Souscrire une assurance décès

S’il est intéressant de souscrire un contrat obsèques, celui-ci n’est pas assez protecteur. Il permet de financer uniquement les obsèques. L’assurance décès va plus loin. Elle verse un capital ou une rente à votre conjoint survivant. Chez Alptis, vous pouvez souscrire une assurance décès pour verser à votre conjoint jusqu’à 5 millions d’euros. Pensez à y associer la garantie Rente permettant le versement d’une rente viagère jusqu’à 15 000 euros par an.

Souscrire un plan épargne retraite

Pour mieux anticiper votre succession afin de protéger financièrement votre conjoint : souscrivez un plan épargne retraite. Le PER peut être individuel, on parle alors de PERin. Ce contrat vous permet de cotiser tout au long de votre carrière dans le but d’obtenir un capital ou une rente viagère lors de votre à la retraite.
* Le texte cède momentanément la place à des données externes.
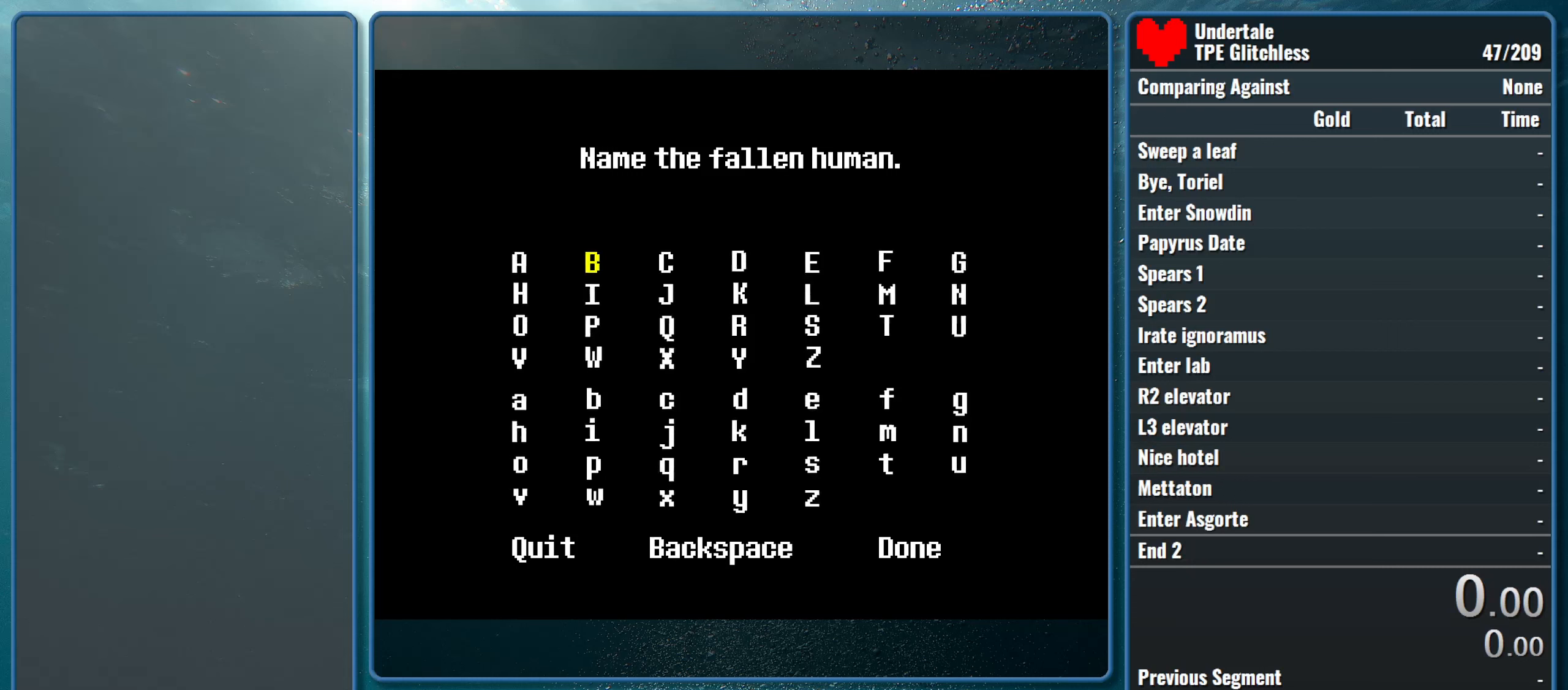
{"keys": ["left"], "events": [[33, "z", "down"], [200, "z", "up"], [400, "left", "down"]]}
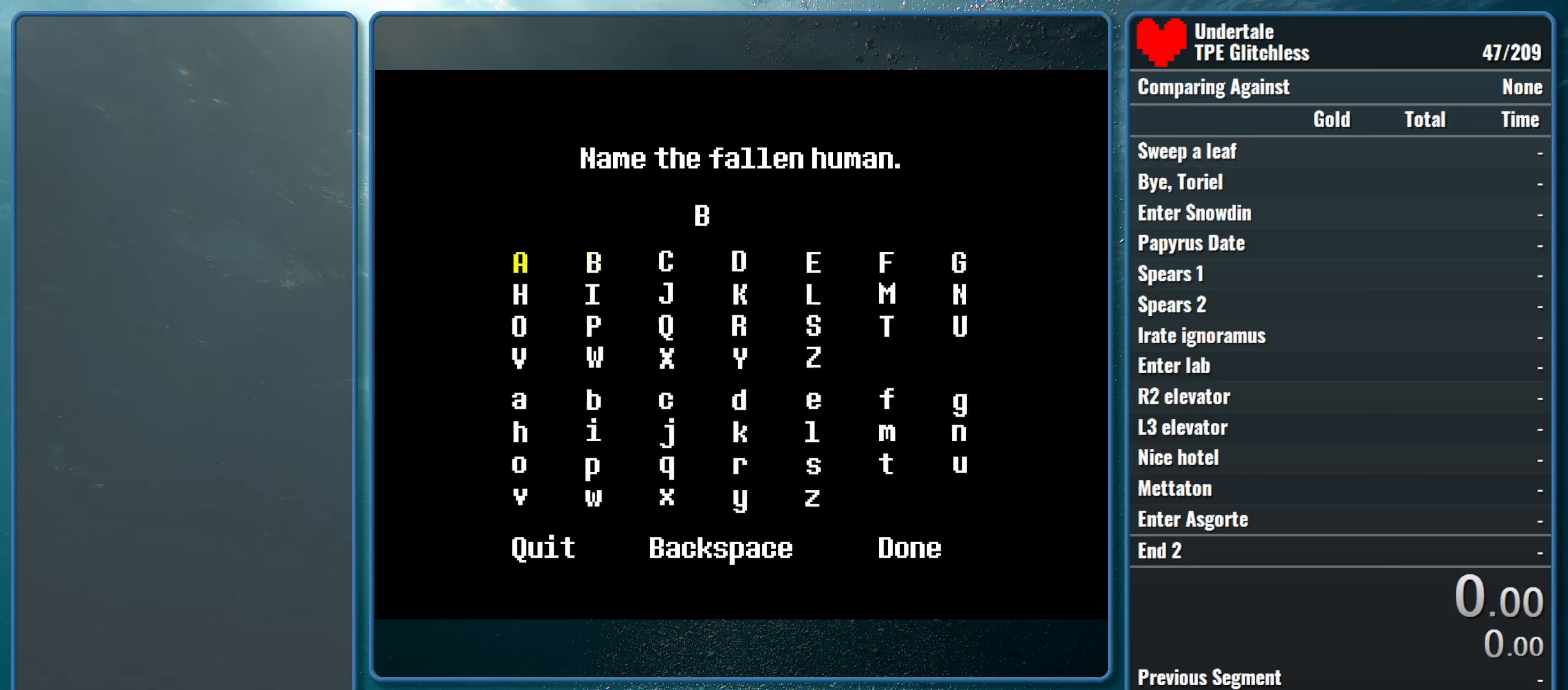
{"keys": ["down", "left"], "events": [[33, "left", "up"], [66, "z", "down"], [233, "z", "up"], [366, "down", "down"], [466, "left", "down"]]}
Lorsque vous souscrivez ce contrat, vous devez désigner un bénéficiaire au cas où vous décéderiez de manière prématurée. En choisissant votre conjoint, vous lui permettez d’obtenir un capital pour faire face aux premières dépenses suite à votre décès.

Souscrire une bonne assurance emprunteur

Lorsque vous souscrivez un prêt immobilier, vous êtes obligé de l’assurer. Si vous empruntez à deux, la couverture minimale est de 100 %. Chaque coemprunteur peut choisir sa quotité d’assurance, à savoir la part assurée.
Exemple : vous avez choisi pour vous une quotité de 70 % et pour votre conjoint une quotité de 30 %. Si vous décédez, votre conjoint devra continuer à payer 30 % du prêt, l’assurance prendra en charge les 70 % du capital restant dû.

Pour mieux anticiper votre décès, il est préférable de choisir une quotité de 100 %. C’est encore plus important si vous percevez les revenus les plus élevés. Certes, avec une quotité plus importante, l’assurance est plus chère. En profitant de la délégation d’assurance avec un contrat chez Alptis, vous pouvez faire des économies avec une meilleure couverture.